---- DATA RECORDS

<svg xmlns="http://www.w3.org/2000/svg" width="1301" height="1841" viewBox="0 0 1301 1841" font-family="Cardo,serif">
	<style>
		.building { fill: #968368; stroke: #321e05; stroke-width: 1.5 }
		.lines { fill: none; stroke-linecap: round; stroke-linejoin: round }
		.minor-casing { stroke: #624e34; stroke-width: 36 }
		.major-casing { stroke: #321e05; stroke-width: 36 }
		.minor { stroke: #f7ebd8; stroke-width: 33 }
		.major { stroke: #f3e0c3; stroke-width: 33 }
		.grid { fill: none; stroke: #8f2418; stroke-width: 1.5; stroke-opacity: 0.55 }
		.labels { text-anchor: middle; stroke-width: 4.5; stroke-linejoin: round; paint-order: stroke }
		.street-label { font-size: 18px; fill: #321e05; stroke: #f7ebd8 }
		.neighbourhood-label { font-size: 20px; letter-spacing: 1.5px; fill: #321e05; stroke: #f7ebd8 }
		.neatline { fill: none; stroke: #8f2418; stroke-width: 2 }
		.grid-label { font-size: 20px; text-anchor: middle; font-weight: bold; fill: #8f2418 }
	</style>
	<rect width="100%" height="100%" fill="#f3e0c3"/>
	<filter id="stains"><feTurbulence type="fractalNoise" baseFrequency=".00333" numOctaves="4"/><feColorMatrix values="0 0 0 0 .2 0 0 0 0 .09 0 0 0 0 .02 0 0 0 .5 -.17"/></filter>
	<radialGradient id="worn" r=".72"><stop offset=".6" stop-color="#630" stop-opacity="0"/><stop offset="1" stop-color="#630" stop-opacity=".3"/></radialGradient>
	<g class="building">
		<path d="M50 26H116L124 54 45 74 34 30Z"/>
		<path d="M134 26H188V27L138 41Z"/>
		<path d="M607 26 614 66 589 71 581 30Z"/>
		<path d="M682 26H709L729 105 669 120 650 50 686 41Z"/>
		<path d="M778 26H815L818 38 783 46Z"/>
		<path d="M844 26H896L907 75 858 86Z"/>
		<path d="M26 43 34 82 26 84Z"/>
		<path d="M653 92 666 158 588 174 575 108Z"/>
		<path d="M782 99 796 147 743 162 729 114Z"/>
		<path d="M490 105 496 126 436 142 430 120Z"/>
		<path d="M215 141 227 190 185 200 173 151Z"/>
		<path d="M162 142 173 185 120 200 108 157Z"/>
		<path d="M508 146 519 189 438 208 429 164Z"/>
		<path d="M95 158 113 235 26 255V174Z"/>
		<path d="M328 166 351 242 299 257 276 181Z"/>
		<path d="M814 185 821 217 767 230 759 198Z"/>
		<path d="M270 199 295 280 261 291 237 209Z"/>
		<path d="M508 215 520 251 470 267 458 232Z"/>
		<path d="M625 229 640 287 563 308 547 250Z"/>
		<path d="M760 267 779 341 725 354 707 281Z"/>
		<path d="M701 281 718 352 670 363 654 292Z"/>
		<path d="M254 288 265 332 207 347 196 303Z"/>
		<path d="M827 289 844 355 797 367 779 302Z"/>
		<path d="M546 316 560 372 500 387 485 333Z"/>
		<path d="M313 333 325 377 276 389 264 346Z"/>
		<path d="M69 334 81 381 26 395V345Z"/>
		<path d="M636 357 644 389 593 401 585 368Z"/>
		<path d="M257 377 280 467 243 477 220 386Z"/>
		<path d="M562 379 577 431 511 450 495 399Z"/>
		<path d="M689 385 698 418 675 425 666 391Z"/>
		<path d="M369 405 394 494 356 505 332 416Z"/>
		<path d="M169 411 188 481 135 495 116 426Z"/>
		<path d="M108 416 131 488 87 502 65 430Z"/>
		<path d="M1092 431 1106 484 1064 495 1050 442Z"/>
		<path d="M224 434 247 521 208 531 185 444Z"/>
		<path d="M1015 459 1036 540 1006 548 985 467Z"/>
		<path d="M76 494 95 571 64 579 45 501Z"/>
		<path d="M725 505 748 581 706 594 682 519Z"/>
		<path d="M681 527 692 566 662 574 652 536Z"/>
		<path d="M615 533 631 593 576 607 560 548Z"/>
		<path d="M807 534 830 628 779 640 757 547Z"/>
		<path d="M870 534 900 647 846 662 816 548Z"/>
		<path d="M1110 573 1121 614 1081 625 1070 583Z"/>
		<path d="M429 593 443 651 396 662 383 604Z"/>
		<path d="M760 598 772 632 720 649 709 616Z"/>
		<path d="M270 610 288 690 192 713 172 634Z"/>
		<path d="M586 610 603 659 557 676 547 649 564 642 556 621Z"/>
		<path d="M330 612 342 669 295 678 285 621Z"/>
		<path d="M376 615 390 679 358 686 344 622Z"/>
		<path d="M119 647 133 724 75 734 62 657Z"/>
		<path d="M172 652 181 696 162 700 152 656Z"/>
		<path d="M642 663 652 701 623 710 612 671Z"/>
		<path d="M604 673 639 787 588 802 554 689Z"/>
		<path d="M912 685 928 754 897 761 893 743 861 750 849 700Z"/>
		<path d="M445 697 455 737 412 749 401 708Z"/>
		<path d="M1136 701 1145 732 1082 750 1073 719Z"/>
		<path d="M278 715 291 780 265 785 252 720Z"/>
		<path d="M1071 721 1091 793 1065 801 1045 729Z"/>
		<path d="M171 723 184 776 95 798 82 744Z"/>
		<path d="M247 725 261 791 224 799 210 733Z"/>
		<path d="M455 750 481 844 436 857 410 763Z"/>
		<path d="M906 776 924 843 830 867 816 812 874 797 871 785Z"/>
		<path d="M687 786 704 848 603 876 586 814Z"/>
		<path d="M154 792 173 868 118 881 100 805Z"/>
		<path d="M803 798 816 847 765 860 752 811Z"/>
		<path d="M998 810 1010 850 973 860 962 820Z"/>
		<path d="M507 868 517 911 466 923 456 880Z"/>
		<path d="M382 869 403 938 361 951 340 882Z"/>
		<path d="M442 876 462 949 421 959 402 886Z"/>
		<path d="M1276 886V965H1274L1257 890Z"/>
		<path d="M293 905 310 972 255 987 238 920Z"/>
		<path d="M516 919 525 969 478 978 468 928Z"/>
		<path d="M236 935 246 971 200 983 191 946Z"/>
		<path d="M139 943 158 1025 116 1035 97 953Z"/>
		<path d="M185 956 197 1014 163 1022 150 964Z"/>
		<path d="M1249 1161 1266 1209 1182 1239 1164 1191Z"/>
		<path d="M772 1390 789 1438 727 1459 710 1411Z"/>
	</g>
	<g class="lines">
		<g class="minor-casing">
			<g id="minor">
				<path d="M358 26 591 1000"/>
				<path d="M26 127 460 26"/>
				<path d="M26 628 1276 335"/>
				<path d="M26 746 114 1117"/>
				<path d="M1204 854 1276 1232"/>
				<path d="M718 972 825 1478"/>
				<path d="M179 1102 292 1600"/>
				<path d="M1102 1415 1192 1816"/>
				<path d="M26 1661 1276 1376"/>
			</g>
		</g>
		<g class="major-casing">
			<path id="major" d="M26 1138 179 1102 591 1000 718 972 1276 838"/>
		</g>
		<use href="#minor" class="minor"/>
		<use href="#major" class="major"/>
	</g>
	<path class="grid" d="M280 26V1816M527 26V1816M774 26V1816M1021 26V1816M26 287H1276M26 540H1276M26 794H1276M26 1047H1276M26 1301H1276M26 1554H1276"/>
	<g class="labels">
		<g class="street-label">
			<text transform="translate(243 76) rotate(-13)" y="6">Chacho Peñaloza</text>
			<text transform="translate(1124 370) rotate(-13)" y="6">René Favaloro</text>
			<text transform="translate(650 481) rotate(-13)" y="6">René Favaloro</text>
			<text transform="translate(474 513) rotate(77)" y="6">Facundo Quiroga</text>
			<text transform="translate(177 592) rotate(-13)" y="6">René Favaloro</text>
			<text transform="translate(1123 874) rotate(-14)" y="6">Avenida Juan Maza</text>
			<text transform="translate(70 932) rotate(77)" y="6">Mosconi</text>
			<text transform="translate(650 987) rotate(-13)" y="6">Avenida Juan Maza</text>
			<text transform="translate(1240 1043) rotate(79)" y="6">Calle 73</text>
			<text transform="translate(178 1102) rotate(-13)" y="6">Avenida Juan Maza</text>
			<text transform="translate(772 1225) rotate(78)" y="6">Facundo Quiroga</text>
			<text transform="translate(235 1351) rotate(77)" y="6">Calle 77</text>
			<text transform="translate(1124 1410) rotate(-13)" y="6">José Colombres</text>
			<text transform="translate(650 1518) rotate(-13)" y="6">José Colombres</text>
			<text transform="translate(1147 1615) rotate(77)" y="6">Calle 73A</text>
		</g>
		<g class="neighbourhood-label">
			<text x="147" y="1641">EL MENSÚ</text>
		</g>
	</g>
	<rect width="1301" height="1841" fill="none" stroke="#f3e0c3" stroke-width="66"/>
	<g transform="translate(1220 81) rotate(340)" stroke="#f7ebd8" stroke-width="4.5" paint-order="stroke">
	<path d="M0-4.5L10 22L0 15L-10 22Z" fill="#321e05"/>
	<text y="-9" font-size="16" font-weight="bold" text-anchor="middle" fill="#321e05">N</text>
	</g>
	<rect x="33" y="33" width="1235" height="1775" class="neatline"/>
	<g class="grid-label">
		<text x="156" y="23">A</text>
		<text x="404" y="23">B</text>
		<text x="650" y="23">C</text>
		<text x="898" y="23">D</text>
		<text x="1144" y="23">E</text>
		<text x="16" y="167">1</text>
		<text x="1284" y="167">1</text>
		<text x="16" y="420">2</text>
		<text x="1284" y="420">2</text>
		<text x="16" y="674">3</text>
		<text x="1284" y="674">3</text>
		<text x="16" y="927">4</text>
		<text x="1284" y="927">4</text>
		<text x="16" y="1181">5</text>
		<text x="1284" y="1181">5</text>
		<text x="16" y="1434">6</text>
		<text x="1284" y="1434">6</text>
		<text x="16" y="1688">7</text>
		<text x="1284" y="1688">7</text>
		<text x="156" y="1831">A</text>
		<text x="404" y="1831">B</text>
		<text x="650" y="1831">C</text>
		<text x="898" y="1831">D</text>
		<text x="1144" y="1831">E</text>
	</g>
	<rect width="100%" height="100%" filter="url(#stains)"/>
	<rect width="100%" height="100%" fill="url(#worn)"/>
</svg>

--------

WHAT YOU HAVE TO DO: Return each line of the listing that holds the word "lines".

RESPONSE BOX:
		.lines { fill: none; stroke-linecap: round; stroke-linejoin: round }
	<g class="lines">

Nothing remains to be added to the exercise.